I was just talking to my mom on the phone planning a cross border trip from the US to Canada with a compassionate exemption because she has terminal breast cancer and is declining fast and she was laughing about having too much health care and the price being right. I said what do you mean two much? She said she has so many scheduled provider home visits that she had to call some and reschedule to avoid conflicts. Then I asked what the right price was and she said "free" and started laughing. Then she was telling me about her planned hospice location and how nice it was. I think she was probably high on pain meds but still it hits hard how little my very expensive health insurance actually provides here.

Meanwhile, I'm a Canadian living in Chicago trying to figure how the hell we can ever get back to Canada.
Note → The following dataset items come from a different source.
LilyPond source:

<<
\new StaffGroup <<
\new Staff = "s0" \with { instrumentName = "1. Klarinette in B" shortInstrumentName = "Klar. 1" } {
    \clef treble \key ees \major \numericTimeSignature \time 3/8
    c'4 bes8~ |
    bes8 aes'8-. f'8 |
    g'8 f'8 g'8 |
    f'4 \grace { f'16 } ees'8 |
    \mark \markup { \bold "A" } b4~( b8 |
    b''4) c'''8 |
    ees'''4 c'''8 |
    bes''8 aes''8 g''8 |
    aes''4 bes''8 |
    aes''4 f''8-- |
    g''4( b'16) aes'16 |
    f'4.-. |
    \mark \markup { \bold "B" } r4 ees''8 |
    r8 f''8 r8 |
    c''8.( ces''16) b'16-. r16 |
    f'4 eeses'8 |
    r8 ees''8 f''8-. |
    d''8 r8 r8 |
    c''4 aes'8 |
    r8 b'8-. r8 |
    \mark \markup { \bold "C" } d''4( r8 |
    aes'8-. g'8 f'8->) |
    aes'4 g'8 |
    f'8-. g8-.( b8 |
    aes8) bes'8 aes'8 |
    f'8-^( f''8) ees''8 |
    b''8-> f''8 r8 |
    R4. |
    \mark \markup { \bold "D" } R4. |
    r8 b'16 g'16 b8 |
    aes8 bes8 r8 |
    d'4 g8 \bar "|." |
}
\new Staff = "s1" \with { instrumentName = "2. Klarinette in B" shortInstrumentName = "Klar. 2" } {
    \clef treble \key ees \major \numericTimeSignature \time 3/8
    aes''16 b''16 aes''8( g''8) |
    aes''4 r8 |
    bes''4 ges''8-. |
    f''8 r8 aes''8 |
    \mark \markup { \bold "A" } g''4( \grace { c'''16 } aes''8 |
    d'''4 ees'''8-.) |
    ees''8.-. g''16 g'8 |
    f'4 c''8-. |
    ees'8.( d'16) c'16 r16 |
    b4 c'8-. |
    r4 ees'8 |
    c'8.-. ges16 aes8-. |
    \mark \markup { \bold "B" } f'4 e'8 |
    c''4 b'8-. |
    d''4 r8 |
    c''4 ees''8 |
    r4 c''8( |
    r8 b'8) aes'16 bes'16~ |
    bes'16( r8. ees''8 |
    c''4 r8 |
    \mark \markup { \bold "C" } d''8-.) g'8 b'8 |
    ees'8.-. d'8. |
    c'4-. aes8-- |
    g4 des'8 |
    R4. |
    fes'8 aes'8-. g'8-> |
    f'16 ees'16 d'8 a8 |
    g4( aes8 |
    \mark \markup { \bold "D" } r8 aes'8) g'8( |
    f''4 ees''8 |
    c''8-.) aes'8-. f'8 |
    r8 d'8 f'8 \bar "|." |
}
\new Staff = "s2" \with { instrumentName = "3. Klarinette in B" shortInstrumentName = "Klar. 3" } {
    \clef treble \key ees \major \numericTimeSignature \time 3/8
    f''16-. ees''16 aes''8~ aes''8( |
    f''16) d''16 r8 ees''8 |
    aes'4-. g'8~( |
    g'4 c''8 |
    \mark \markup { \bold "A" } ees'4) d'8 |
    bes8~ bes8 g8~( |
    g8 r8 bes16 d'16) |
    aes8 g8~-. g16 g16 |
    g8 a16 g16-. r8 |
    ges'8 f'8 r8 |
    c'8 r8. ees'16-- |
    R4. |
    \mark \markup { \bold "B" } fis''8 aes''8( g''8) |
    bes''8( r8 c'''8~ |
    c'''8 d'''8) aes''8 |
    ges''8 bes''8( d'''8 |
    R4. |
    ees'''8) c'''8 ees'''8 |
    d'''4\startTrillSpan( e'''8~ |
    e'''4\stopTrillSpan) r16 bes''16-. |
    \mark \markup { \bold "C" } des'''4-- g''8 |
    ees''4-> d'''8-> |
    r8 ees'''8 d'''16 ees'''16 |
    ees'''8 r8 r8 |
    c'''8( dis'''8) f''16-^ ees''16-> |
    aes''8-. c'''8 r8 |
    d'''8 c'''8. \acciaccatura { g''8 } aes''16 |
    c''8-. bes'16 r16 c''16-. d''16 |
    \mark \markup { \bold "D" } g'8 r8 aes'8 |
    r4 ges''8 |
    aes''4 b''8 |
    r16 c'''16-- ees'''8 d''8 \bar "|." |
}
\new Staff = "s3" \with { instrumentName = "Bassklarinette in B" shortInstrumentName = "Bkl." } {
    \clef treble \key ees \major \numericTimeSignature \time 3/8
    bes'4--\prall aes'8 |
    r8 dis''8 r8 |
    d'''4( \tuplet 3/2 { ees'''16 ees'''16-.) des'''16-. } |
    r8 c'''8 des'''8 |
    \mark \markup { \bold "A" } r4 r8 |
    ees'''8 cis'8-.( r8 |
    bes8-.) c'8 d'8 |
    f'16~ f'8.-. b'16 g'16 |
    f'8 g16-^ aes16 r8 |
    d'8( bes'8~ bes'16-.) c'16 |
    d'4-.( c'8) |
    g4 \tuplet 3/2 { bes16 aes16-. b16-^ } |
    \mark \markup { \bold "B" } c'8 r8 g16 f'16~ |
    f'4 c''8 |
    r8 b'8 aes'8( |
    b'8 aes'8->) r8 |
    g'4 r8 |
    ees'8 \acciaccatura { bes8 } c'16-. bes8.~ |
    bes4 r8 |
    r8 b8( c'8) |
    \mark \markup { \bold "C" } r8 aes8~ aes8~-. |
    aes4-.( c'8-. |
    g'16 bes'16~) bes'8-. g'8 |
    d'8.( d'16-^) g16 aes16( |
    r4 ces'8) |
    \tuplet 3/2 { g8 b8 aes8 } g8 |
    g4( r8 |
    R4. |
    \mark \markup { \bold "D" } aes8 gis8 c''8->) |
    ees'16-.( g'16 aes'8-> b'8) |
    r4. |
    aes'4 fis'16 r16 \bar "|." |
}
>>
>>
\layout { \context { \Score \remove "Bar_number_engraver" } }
Megamillions or maybe Powerball?
posted by srboisvert at 12:43 PM on May 23 [3 favorites]


"Household" in those calculations includes households of one. Median household income is thus generally lower than median family income. As I noted, these are all families of more than one (and IIRC, all more than one wage-earner, though I doubt that one teenager is earning much).

I don't find that difference to be particularly notable, since 'household income' can also include a non-working spouse, and it's way easier to find household income than it is family income. I just googled, and I'm still not I found the correct number for 'family income'.
posted by The_Vegetables at 8:09 AM on May 24


I don't see an expense for candles, where did I miss that?

My Depression-era parents taught me to avoid debt and be frugal; that's been useful. Then I went to a Quaker college, and embracing simplicity was a thing. When I had more income, I just saved a ton more, that worked out. There are consumer goods I'd like to have, but not many. The US being awash in a massive surplus of consumer goods makes it pretty easy to live cheaply in many areas. When it comes to some big expenses, like housing and education, I wisely chose parents who could pay for my education, and loan me money to buy a business, the equity from which helped me buy a house 30+ years ago, so that worked out.

The aggregation of more and more wealth by the already wealthy is screwing us in housing and many other ways.